In our view, the EBA has no legal mandate to extend its Guidelines to activities provided by entities such as proprietary traders that are subject to sectoral frameworks under the responsibility of ESMA. Such expansion of the scope risks creating conflicting requirements, duplicative oversight, and diverging supervisory practices across the Union.
Question n. 2 for Public Consultation: Is Title II appropriate and sufficiently clear?
We would like to refer to and support FIA EPTA’s response.
Question n. 3 for Public Consultation: Are Sections 5 to 10 (Title III) of the Guidelines sufficiently clear and appropriate?

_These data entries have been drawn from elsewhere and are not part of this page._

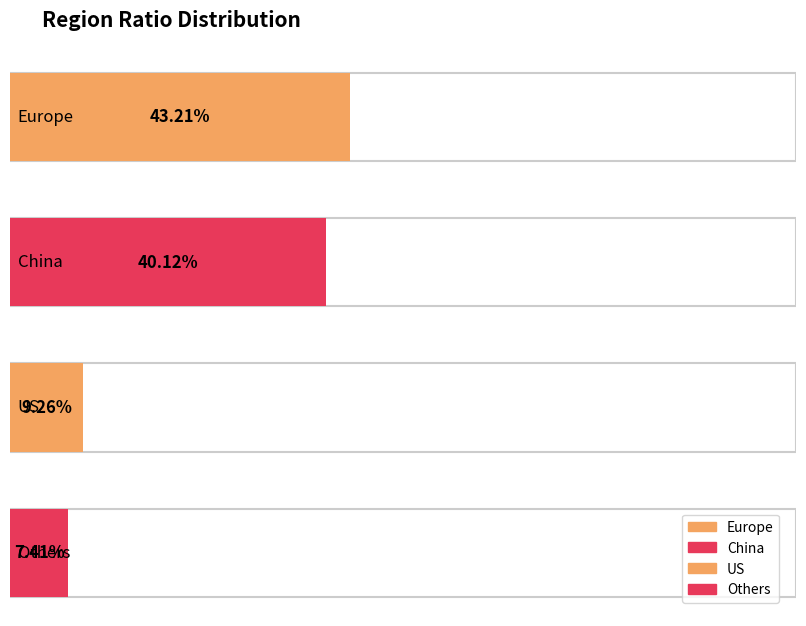

Reading left to right, list all the values displayed in this chart.

Europe=0.4	China=0.4	US=0.1	Others=0.1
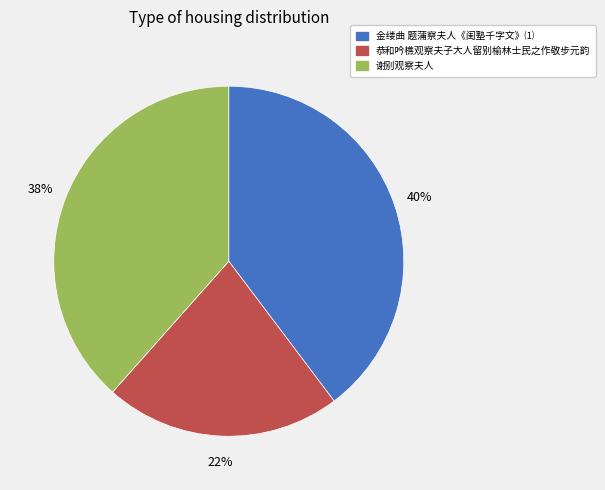

What is the smallest slice in the pie chart?

恭和吟樵观察夫子大人留别榆林士民之作敬步元韵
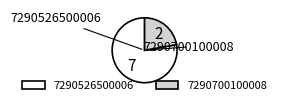

Is there a majority slice in this chart?

Yes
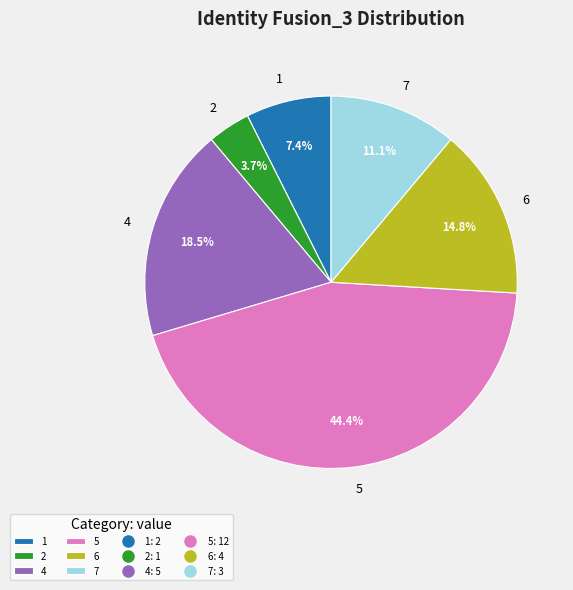

Combined, do 4 and 6 account for over 50%?

No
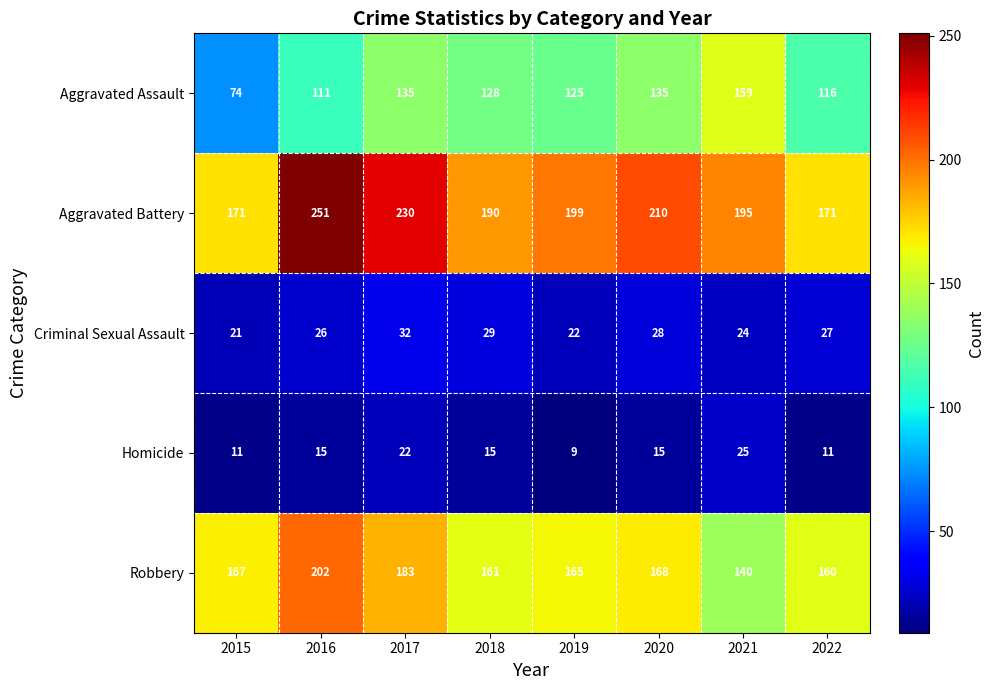

The value of Aggravated Battery at 2022 is 292. True or false?

False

Register of information (ROI): for our membership the proposed introduction of this non-ICT register represents a major increase in reporting burden. Including any outsourcing in the register, would mean a lot of additional work. For instance, page 37 paragraph 63 of the consultation effectively seems to indicate the register needs to be the same as the DORA register: "...the register shall be consistent to the extent possible, when not merged, with the register of information under Article 28(3) DORA, and financial entities are encouraged to avoid any discrepancies between those two registers."
Aligning the outsourcing register with DORA comes with a number of issues. First, the DORA register is approximately 95 fields, 14 tabs and multiple spreadsheets, also in part because the ESAs used the register to define critical and important ICT third-parties service providers for the Union. This is not the case currently for the outsourcing register; the guidelines suggest between 11 to 18 fields. Trying to align the two in this sense would take a considerable amount of work and effort. Additionally, unlike the DORA Regulation, the clarification between third party services in scope is not as clear as is the case for DORA. For example, the exemptions for regulated services are limited to global network structures, legally required functions and global financial messaging infrastructures, but does not include services which are subject to a regulatory/licensing regime such as a credit institution. Lack of clear distinction will create confusion as to which entities do or do not fall in scope of these guidelines and registers. The benefit having a DORA like register for all outsourced services is also not properly investigated in the cost-benefit analysis. What material benefit to the market is anticipated which justifies such a very high administrative burden being placed on firms?
Question n. 4 for Public Consultation: Is Title IV of the Guidelines appropriate and sufficiently clear?
Pre-contractual and onboarding obligations: APT expects a substantial additional workload. The same documentation requirements as DORA will start to apply, which seems overly onerous to us, especially given the scope of the counterparties captured. All in-scope contracts have already been executed, so this would require a process of amendments, taking a lot of time and legal resources. For DORA this took up to a year of many back and forths with each counterparty. It is unclear what risk these prescriptive requirements are looking to defend against, especially since all contracts will always contain termination rights which should cover the majority (if not all) of the risks the EBA is looking to address. The MiFIDII Guidelines take a more pragmatic approach to contractual requirements leaving firms responsible for managing the specific drafting whilst keeping a prescribed outcome in mind. The MiFID II Guidelines have also proven to be fit for purpose in practice. Allowing firms the freedom to contract how they see fit whilst ensuring that operational risk is mitigated seems to be a more sensible approach, especially when trying to reduce, rather than increase, the administrative burden on firms.
Question n. 5 for Public Consultation: Is Annex I, provided as a list of non-exhaustive examples, appropriate and sufficiently clear?
We would like to refer to FIA EPTA’s response.